Sorprendentemente, el talentoso elenco se ve reforzado por la presencia del fuerte actor Joel Edgerton, conocido por "Guerrero" y "Dark Zero Treinta." Edgerton establece a Tom Buchanan como un personaje muy completo y complicado y se las arregla constantemente para mantener su personaje a cuenta con el Gatsby de DiCaprio, que no es tarea fácil.

En general, la película está protagonizada por su tremendamente talentoso elenco y la exquisitez de sus imágenes, pero se limita en gran medida por la abrumadora sensación de que la película no está muy arraigada en la década de  los 1920s. La banda sonora de Jay-Z cuenta con moderno hip-hop y la música pop se ofrece en momentos inadecuados en la película, que no permite a los espectadores quedar plenamente inmersos en la experiencia. Por otra parte, a veces se siente como si Luhrmann se basara demasiado en la banda sonora, incluso cuando las canciones se ajustan al estado de ánimo parecen quedarse demasiado y en su mayoría se siente como si Luhrmann subestima el tremendo poder de los sonidos naturales y, en ocasiones, algo de silencio. Por otra parte, como se mencionó antes, los efectos visuales son a veces sobre-utilizados, haciendo a la experiencia parecer tan chocantemente surrealista que no tiene nada de ambiente de los 1920s -, pero el 3D todavía parece valer la pena el precio por la oportunidad de experimentar realmente las grandes fiestas, a pesar de su música fuera de lugar.

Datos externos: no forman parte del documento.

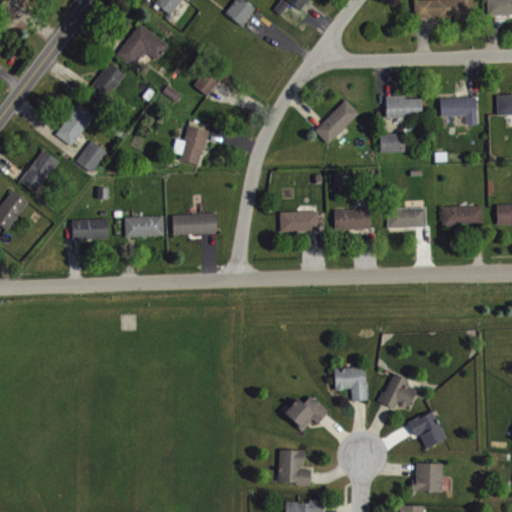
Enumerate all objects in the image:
building: (301, 3)
building: (170, 4)
building: (501, 7)
building: (445, 9)
building: (243, 10)
building: (144, 45)
road: (411, 55)
road: (43, 56)
building: (210, 80)
building: (109, 83)
building: (506, 104)
building: (407, 106)
building: (463, 107)
building: (340, 121)
building: (77, 124)
road: (266, 128)
building: (395, 142)
building: (194, 144)
building: (94, 156)
building: (42, 170)
building: (13, 209)
building: (506, 213)
building: (465, 215)
building: (409, 217)
building: (355, 219)
building: (302, 221)
building: (197, 223)
building: (147, 225)
building: (93, 228)
road: (256, 278)
building: (354, 381)
building: (400, 392)
building: (308, 412)
building: (430, 428)
building: (296, 467)
building: (431, 477)
road: (361, 484)
building: (306, 506)
building: (414, 508)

Para los aficionados al cine en busca de una película de verano un tanto sofisticada y visualmente impresionante, "El Gran Gatsby" sin duda impresionará, aunque los fans de la novela probablemente se sentirán decepcionados. Aunque la película contó con actuaciones estelares y espectaculares efectos visuales, no parecía tener algo para atraer a algún público en particular, - está demasiado desarticulada como para transportar a los espectadores a una época pasada, es demasiado complicada para funcionar como una simple película de verano, y a la vez, es un poco demasiado simple como para funcionar como un impresionante trabajo artístico.